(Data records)
'''

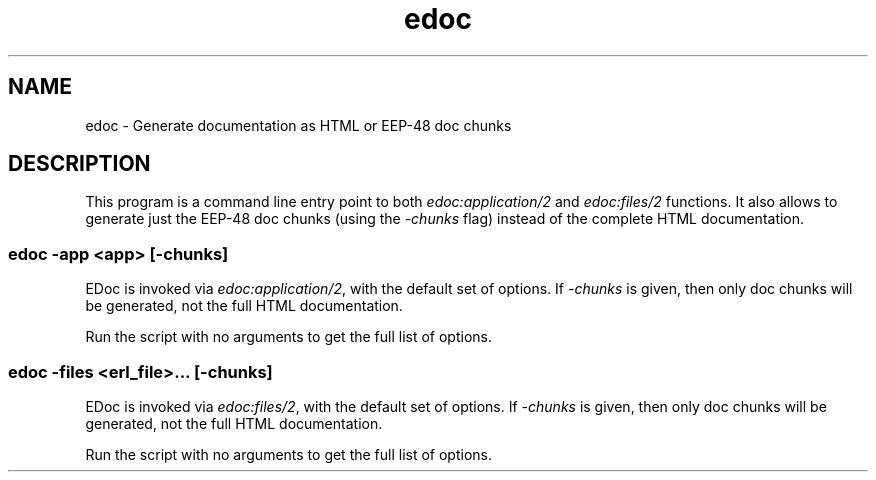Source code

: .TH edoc 1 "erts 15.2.3" "Ericsson AB" "User Commands"
.SH NAME
edoc \- Generate documentation as HTML or EEP-48 doc chunks
.SH DESCRIPTION
.PP
This program is a command line entry point to both \fIedoc:application/2\fR and \fIedoc:files/2\fR functions. It also allows to generate just the EEP-48 doc chunks (using the \fI-chunks\fR flag) instead of the complete HTML documentation.

.SS "edoc -app <app> [-chunks]"

.PP
EDoc is invoked via \fIedoc:application/2\fR, with the default set of options. If \fI-chunks\fR is given, then only doc chunks will be generated, not the full HTML documentation.

.PP
Run the script with no arguments to get the full list of options.

.SS "edoc -files <erl_file>... [-chunks]"

.PP
EDoc is invoked via \fIedoc:files/2\fR, with the default set of options. If \fI-chunks\fR is given, then only doc chunks will be generated, not the full HTML documentation.

.PP
Run the script with no arguments to get the full list of options.

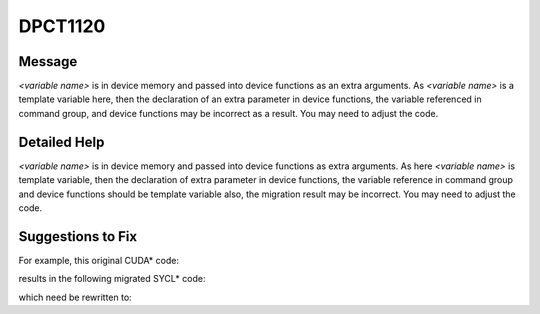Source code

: .. _DPCT1120:

DPCT1120
========

Message
-------

.. _msg-1120-start:

*<variable name>* is in device memory and passed into device functions as an extra arguments.
As *<variable name>* is a template variable here, then the declaration of an extra parameter
in device functions, the variable referenced in command group, and device functions may be
incorrect as a result. You may need to adjust the code.

.. _msg-1120-end:

Detailed Help
-------------

*<variable name>* is in device memory and passed into device functions as extra arguments.
As here *<variable name>* is template variable, then the declaration of extra parameter in device
functions, the variable reference in command group and device functions should be template
variable also, the migration result may be incorrect. You may need to adjust the code.

Suggestions to Fix
------------------

For example, this original CUDA\* code:

.. code-block:: cpp
   :linenos:

   struct Foo {
     int x;
     __host__ __device__ Foo() {}
     __host__ __device__ ~Foo() {}
   };
   
   template <typename T> __constant__ T cmem;
   
   __global__ void kernel() {
     ...
     int x = cmem<Foo>.x;
     ...
   }
   
   void foo() {
     ...
     kernel<<<1, 1>>>();
     ...
   }

results in the following migrated SYCL\* code:

.. code-block:: cpp
   :linenos:

   struct Foo {
     int x;
     Foo() {}
     ~Foo() {}
   };
   
   /*
   DPCT1120:0: cmem is in device memory and passed into device functions as an
   extra arguments. As cmem is a template variable here, then the declaration of
   an extra parameter in device functions, the variable referenced in command
   group, and device functions may be incorrect as a result. You may need to
   adjust the code.
   */
   template <typename T> static dpct::constant_memory<T, 0> cmem;
   
   void kernel(T cmem) {
     ...
     int x = cmem<Foo>.x;
     ...
   }
   
   void foo() {
     ...
     cmem.init();
   
     dpct::get_in_order_queue().submit([&](sycl::handler &cgh) {
       auto cmem_ptr_ct1 = cmem.get_ptr();
   
       cgh.parallel_for(
           sycl::nd_range<3>(sycl::range<3>(1, 1, 1), sycl::range<3>(1, 1, 1)),
           [=](sycl::nd_item<3> item_ct1) {
             kernel(*cmem_ptr_ct1);
           });
     });
     ...
   }

which need be rewritten to:

.. code-block:: cpp
   :linenos:

   struct Foo {
     int x;
     Foo() {}
     ~Foo() {}
   };
   
   template <typename T> static dpct::constant_memory<T, 0> cmem;
   
   template <class T>
   void kernel(T cmem) {
     ...
     int x = cmem.x;
     ...
   }
   
   void foo() {
     ...
     cmem<Foo>.init();
   
     dpct::get_in_order_queue().submit([&](sycl::handler &cgh) {
       auto cmem_ptr_ct1 = cmem<Foo>.get_ptr();
   
       cgh.parallel_for(
           sycl::nd_range<3>(sycl::range<3>(1, 1, 1), sycl::range<3>(1, 1, 1)),
           [=](sycl::nd_item<3> item_ct1) {
             kernel(*cmem_ptr_ct1);
           });
     });
     ...
   }

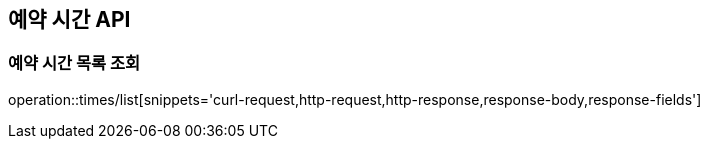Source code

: == 예약 시간 API

=== 예약 시간 목록 조회

operation::times/list[snippets='curl-request,http-request,http-response,response-body,response-fields']
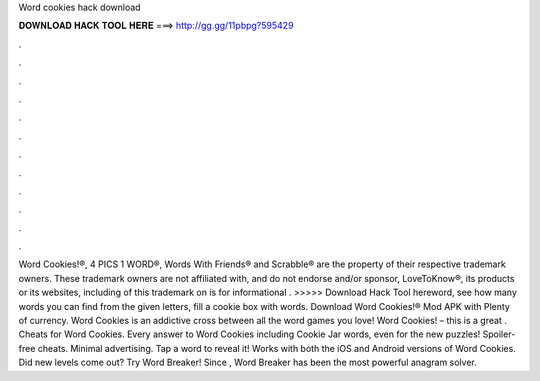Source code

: Word cookies hack download

𝐃𝐎𝐖𝐍𝐋𝐎𝐀𝐃 𝐇𝐀𝐂𝐊 𝐓𝐎𝐎𝐋 𝐇𝐄𝐑𝐄 ===> http://gg.gg/11pbpg?595429

.

.

.

.

.

.

.

.

.

.

.

.

Word Cookies!®, 4 PICS 1 WORD®, Words With Friends® and Scrabble® are the property of their respective trademark owners. These trademark owners are not affiliated with, and do not endorse and/or sponsor, LoveToKnow®, its products or its websites, including  of this trademark on  is for informational . >>>>> Download Hack Tool hereword, see how many words you can find from the given letters, fill a cookie box with words. Download Word Cookies!® Mod APK with Plenty of currency. Word Cookies is an addictive cross between all the word games you love! Word Cookies! – this is a great . Cheats for Word Cookies. Every answer to Word Cookies including Cookie Jar words, even for the new puzzles! Spoiler-free cheats. Minimal advertising. Tap a word to reveal it! Works with both the iOS and Android versions of Word Cookies. Did new levels come out? Try Word Breaker! Since , Word Breaker has been the most powerful anagram solver.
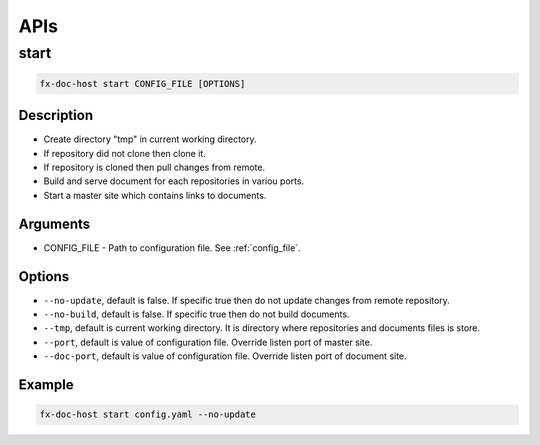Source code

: .. _api:

APIs
****

start
=====

.. code-block:: bash

    fx-doc-host start CONFIG_FILE [OPTIONS]

Description
-----------

* Create directory "tmp" in current working directory.
* If repository did not clone then clone it.
* If repository is cloned then pull changes from remote.
* Build and serve document for each repositories in variou ports.
* Start a master site which contains links to documents.

Arguments
---------

* CONFIG_FILE - Path to configuration file. See :ref:`config_file`.

Options
-------

* ``--no-update``, default is false. If specific true then do not update
  changes from remote repository.
* ``--no-build``, default is false. If specific true then do not build
  documents.
* ``--tmp``, default is current working directory. It is directory where
  repositories and documents files is store.
* ``--port``, default is value of configuration file. Override listen port
  of master site.
* ``--doc-port``, default is value of configuration file. Override listen port
  of document site.

Example
-------

.. code-block:: bash

    fx-doc-host start config.yaml --no-update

'''

▶ [GOAL OF THE EXERCISE] Without including any picture, restate every entry above exactly.

▶ [ANSWER TO THE PROBLEM]
Source code

: .TH edoc 1 "erts 15.2.3" "Ericsson AB" "User Commands"
.SH NAME
edoc \- Generate documentation as HTML or EEP-48 doc chunks
.SH DESCRIPTION
.PP
This program is a command line entry point to both \fIedoc:application/2\fR and \fIedoc:files/2\fR functions. It also allows to generate just the EEP-48 doc chunks (using the \fI-chunks\fR flag) instead of the complete HTML documentation.

.SS "edoc -app <app> [-chunks]"

.PP
EDoc is invoked via \fIedoc:application/2\fR, with the default set of options. If \fI-chunks\fR is given, then only doc chunks will be generated, not the full HTML documentation.

.PP
Run the script with no arguments to get the full list of options.

.SS "edoc -files <erl_file>... [-chunks]"

.PP
EDoc is invoked via \fIedoc:files/2\fR, with the default set of options. If \fI-chunks\fR is given, then only doc chunks will be generated, not the full HTML documentation.

.PP
Run the script with no arguments to get the full list of options.

Source code

: .. _DPCT1120:

DPCT1120
========

Message
-------

.. _msg-1120-start:

*<variable name>* is in device memory and passed into device functions as an extra arguments.
As *<variable name>* is a template variable here, then the declaration of an extra parameter
in device functions, the variable referenced in command group, and device functions may be
incorrect as a result. You may need to adjust the code.

.. _msg-1120-end:

Detailed Help
-------------

*<variable name>* is in device memory and passed into device functions as extra arguments.
As here *<variable name>* is template variable, then the declaration of extra parameter in device
functions, the variable reference in command group and device functions should be template
variable also, the migration result may be incorrect. You may need to adjust the code.

Suggestions to Fix
------------------

For example, this original CUDA\* code:

.. code-block:: cpp
   :linenos:

   struct Foo {
     int x;
     __host__ __device__ Foo() {}
     __host__ __device__ ~Foo() {}
   };
   
   template <typename T> __constant__ T cmem;
   
   __global__ void kernel() {
     ...
     int x = cmem<Foo>.x;
     ...
   }
   
   void foo() {
     ...
     kernel<<<1, 1>>>();
     ...
   }

results in the following migrated SYCL\* code:

.. code-block:: cpp
   :linenos:

   struct Foo {
     int x;
     Foo() {}
     ~Foo() {}
   };
   
   /*
   DPCT1120:0: cmem is in device memory and passed into device functions as an
   extra arguments. As cmem is a template variable here, then the declaration of
   an extra parameter in device functions, the variable referenced in command
   group, and device functions may be incorrect as a result. You may need to
   adjust the code.
   */
   template <typename T> static dpct::constant_memory<T, 0> cmem;
   
   void kernel(T cmem) {
     ...
     int x = cmem<Foo>.x;
     ...
   }
   
   void foo() {
     ...
     cmem.init();
   
     dpct::get_in_order_queue().submit([&](sycl::handler &cgh) {
       auto cmem_ptr_ct1 = cmem.get_ptr();
   
       cgh.parallel_for(
           sycl::nd_range<3>(sycl::range<3>(1, 1, 1), sycl::range<3>(1, 1, 1)),
           [=](sycl::nd_item<3> item_ct1) {
             kernel(*cmem_ptr_ct1);
           });
     });
     ...
   }

which need be rewritten to:

.. code-block:: cpp
   :linenos:

   struct Foo {
     int x;
     Foo() {}
     ~Foo() {}
   };
   
   template <typename T> static dpct::constant_memory<T, 0> cmem;
   
   template <class T>
   void kernel(T cmem) {
     ...
     int x = cmem.x;
     ...
   }
   
   void foo() {
     ...
     cmem<Foo>.init();
   
     dpct::get_in_order_queue().submit([&](sycl::handler &cgh) {
       auto cmem_ptr_ct1 = cmem<Foo>.get_ptr();
   
       cgh.parallel_for(
           sycl::nd_range<3>(sycl::range<3>(1, 1, 1), sycl::range<3>(1, 1, 1)),
           [=](sycl::nd_item<3> item_ct1) {
             kernel(*cmem_ptr_ct1);
           });
     });
     ...
   }

Source code

: == 예약 시간 API

=== 예약 시간 목록 조회

operation::times/list[snippets='curl-request,http-request,http-response,response-body,response-fields']
Source code

: Word cookies hack download

𝐃𝐎𝐖𝐍𝐋𝐎𝐀𝐃 𝐇𝐀𝐂𝐊 𝐓𝐎𝐎𝐋 𝐇𝐄𝐑𝐄 ===> http://gg.gg/11pbpg?595429

.

.

.

.

.

.

.

.

.

.

.

.

Word Cookies!®, 4 PICS 1 WORD®, Words With Friends® and Scrabble® are the property of their respective trademark owners. These trademark owners are not affiliated with, and do not endorse and/or sponsor, LoveToKnow®, its products or its websites, including  of this trademark on  is for informational . >>>>> Download Hack Tool hereword, see how many words you can find from the given letters, fill a cookie box with words. Download Word Cookies!® Mod APK with Plenty of currency. Word Cookies is an addictive cross between all the word games you love! Word Cookies! – this is a great . Cheats for Word Cookies. Every answer to Word Cookies including Cookie Jar words, even for the new puzzles! Spoiler-free cheats. Minimal advertising. Tap a word to reveal it! Works with both the iOS and Android versions of Word Cookies. Did new levels come out? Try Word Breaker! Since , Word Breaker has been the most powerful anagram solver.
Source code

: .. _api:

APIs
****

start
=====

.. code-block:: bash

    fx-doc-host start CONFIG_FILE [OPTIONS]

Description
-----------

* Create directory "tmp" in current working directory.
* If repository did not clone then clone it.
* If repository is cloned then pull changes from remote.
* Build and serve document for each repositories in variou ports.
* Start a master site which contains links to documents.

Arguments
---------

* CONFIG_FILE - Path to configuration file. See :ref:`config_file`.

Options
-------

* ``--no-update``, default is false. If specific true then do not update
  changes from remote repository.
* ``--no-build``, default is false. If specific true then do not build
  documents.
* ``--tmp``, default is current working directory. It is directory where
  repositories and documents files is store.
* ``--port``, default is value of configuration file. Override listen port
  of master site.
* ``--doc-port``, default is value of configuration file. Override listen port
  of document site.

Example
-------

.. code-block:: bash

    fx-doc-host start config.yaml --no-update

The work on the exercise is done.